The U.S. Supreme Court in recent weeks put an abrupt stop to President Joe Biden’s promise to write off many student loans that Americans have borrowed but not yet paid back.

Americans are in stark disagreement about whether or not writing off loans at taxpayers’ expense is the correct approach. Like many political issues today, this has divided America. Likewise, it has divided my friends and co-workers.

I’ve heard some people offer impassioned arguments in favor of student loan forgiveness. They say they’ve seen first-hand how student loans have weighed heavily on many Americans who can’t get out from under this immense debt.

On the other hand, I’ve heard from those who strongly oppose the idea of writing off at the taxpayers’ expense bills that private individuals have run up.

Most making these impassioned pleas have personal experiences that help trigger their beliefs.

To be clear, as a matter of policy, I believe broad-based student debt cancellation is a bad idea.

Like syndicated columnist Jonah Goldberg last week stated in his column, I believe sweeping student debt forgiveness rewards people with an asset — a college or graduate degree — who are better equipped to pay it off than many other debt-burdened Americans.

However, Goldberg also stated that student loan debt forgiveness of relatively small debts held by lower income community college graduates could be viewed as more defensible.

Either way, these are debts that were incurred by students or parents with a plan for future employment and the ultimate ability to pay back the debt.

Shouldn’t the plan always be repayment when taking a loan for anything in life?

Indeed, everyone is going to have an opinion.

I know I do.

As a student, I worked at a local grocery store three or four days a week all through my college years.
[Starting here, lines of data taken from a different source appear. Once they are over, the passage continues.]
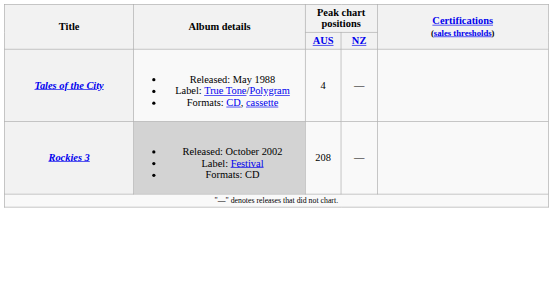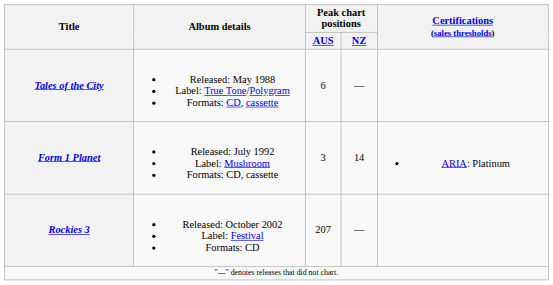Tales of the City | Peak chart positions / AUS: 4 -> 6
+ row: Form 1 Planet | Released: July 1992 Label: Mushroom Formats: CD, cassette | 3 | 14 | ARIA: Platinum
Rockies 3 | Album details: lightgrey background -> no background
Rockies 3 | Peak chart positions / AUS: 208 -> 207
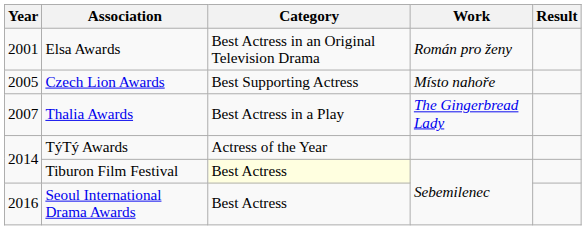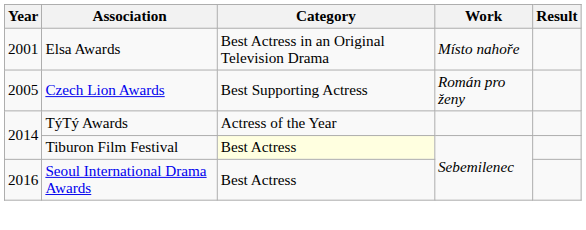Elsa Awards | Work: Román pro ženy -> Místo nahoře
Czech Lion Awards | Work: Místo nahoře -> Román pro ženy
- row: 2007 | Thalia Awards | Best Actress in a Play | The Gingerbread Lady
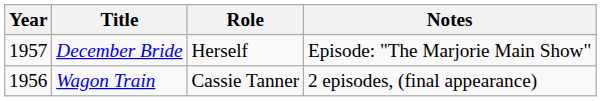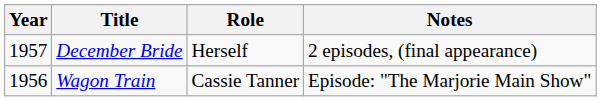December Bride | Notes: Episode: "The Marjorie Main Show" -> 2 episodes, (final appearance)
Wagon Train | Notes: 2 episodes, (final appearance) -> Episode: "The Marjorie Main Show"
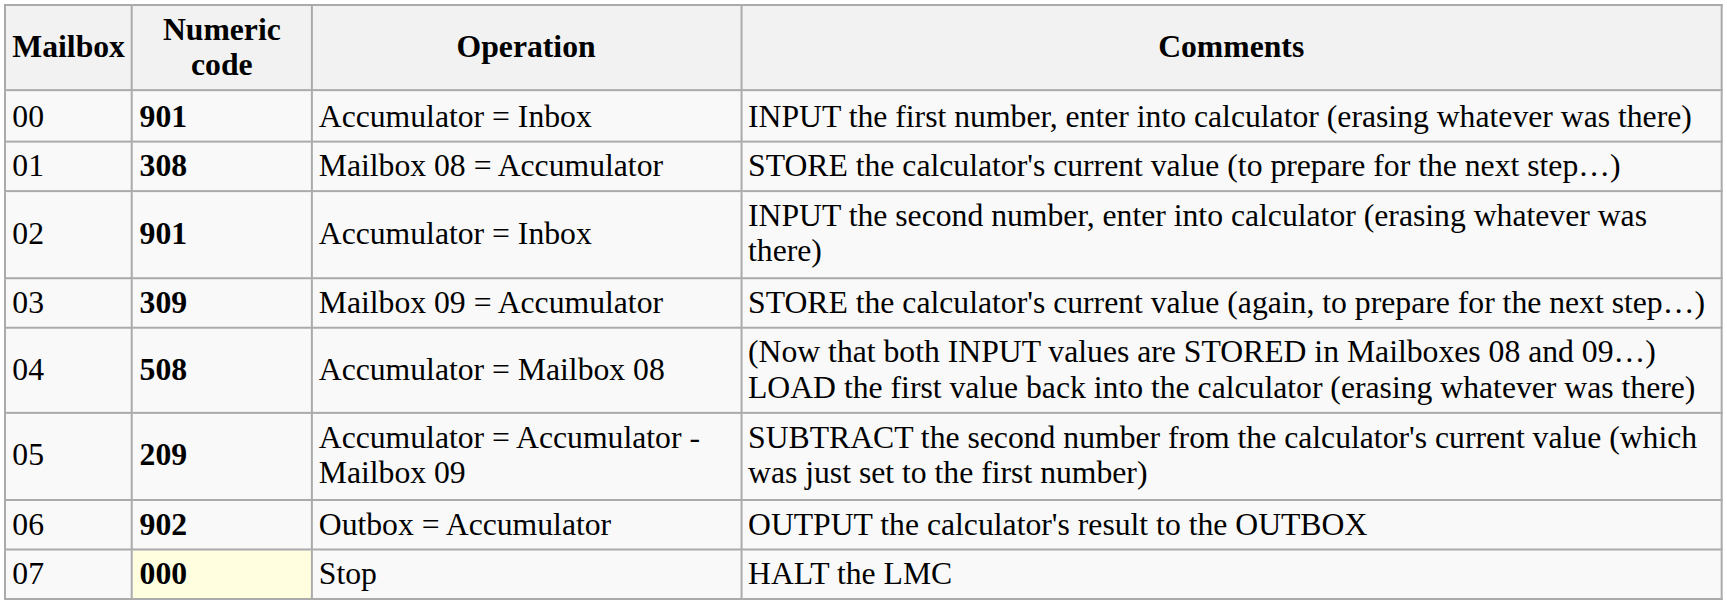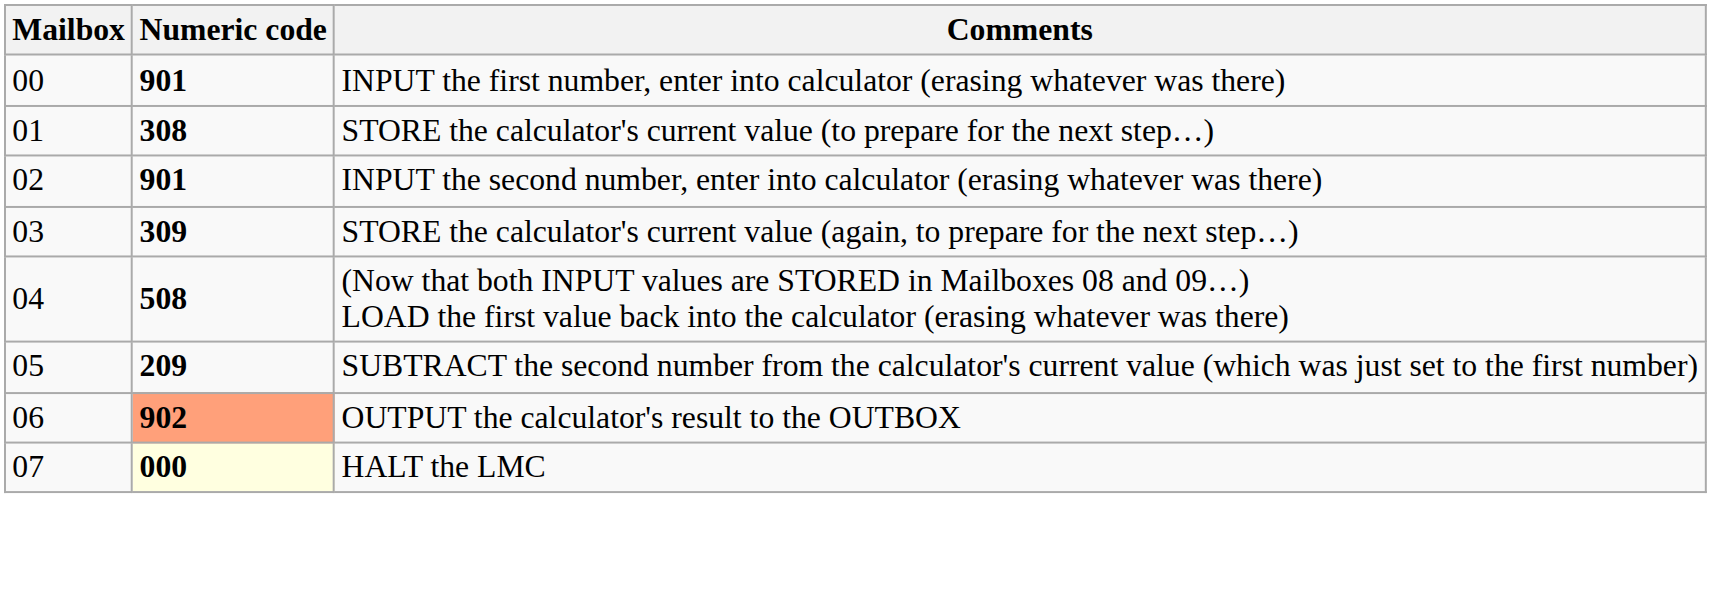- column: Operation | Accumulator = Inbox | Mailbox 08 = Accumulator | Accumulator = Inbox | Mailbox 09 = Accumulator | Accumulator = Mailbox 08 | Accumulator = Accumulator - Mailbox 09 | Outbox = Accumulator | Stop
OUTPUT the calculator's result to the OUTBOX | Numeric code: no background -> lightsalmon background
When I got the opportunity, I additionally took on work as a free-lance reporter for my local newspaper covering borough council meetings in southwestern Pennsylvania. I also worked in a work-study capacity in my college’s Student Life office. With each of these employment opportunities, I socked away everything I could, withdrawing the funds only twice a year in the form of a cashier’s check payable to the University of Pittsburgh.

And when funds ran short, I borrowed student loans. After graduation, I made monthly payments for about 10 or 12 years until those loans were paid off and I was relieved of my college debt.

This, of course, is some of the reason I disagree with a plan to remove student debt incurred by other former college students. But it’s only part of the reason.

Frankly, I don’t believe that any of these impassioned arguments is the entire reason why student loan forgiveness should be approved or denied.

The problem with the idea is that the attempt came unilaterally from the Oval Office, rather than from Congress.

And that is exactly what the Supreme Court ruled last month when it halted the Biden administration’s attempt to forgive more than $400 billion in student loan debt.

If the president wants to have taxpayers pay debt incurred by others, he can do that only by convincing Congress to do it.

In 2021, Joe Biden questioned how much authority he had to cancel student debt “by signing with a pen.” Then-Speaker Nancy Pelosi said he didn’t have the authority to do that. But under intense pressure from the far left, they reversed course.

In denying the action as unconstitutional, the Supreme Court has upheld that Congress, not the president, has power of the purse. The court didn’t rule that student debt can’t be forgiven; it merely said that government has to do it right or don’t do it at all.

Whatever you think is the right policy on student debt, one thing is clear — whether it’s Joe Biden, Donald Trump or anyone else occupying the Oval Office, the president is not elected to legislate.

Executive orders can be reversed by the next executive. But federal legislative action — and allocation of funds — must originate from Congress.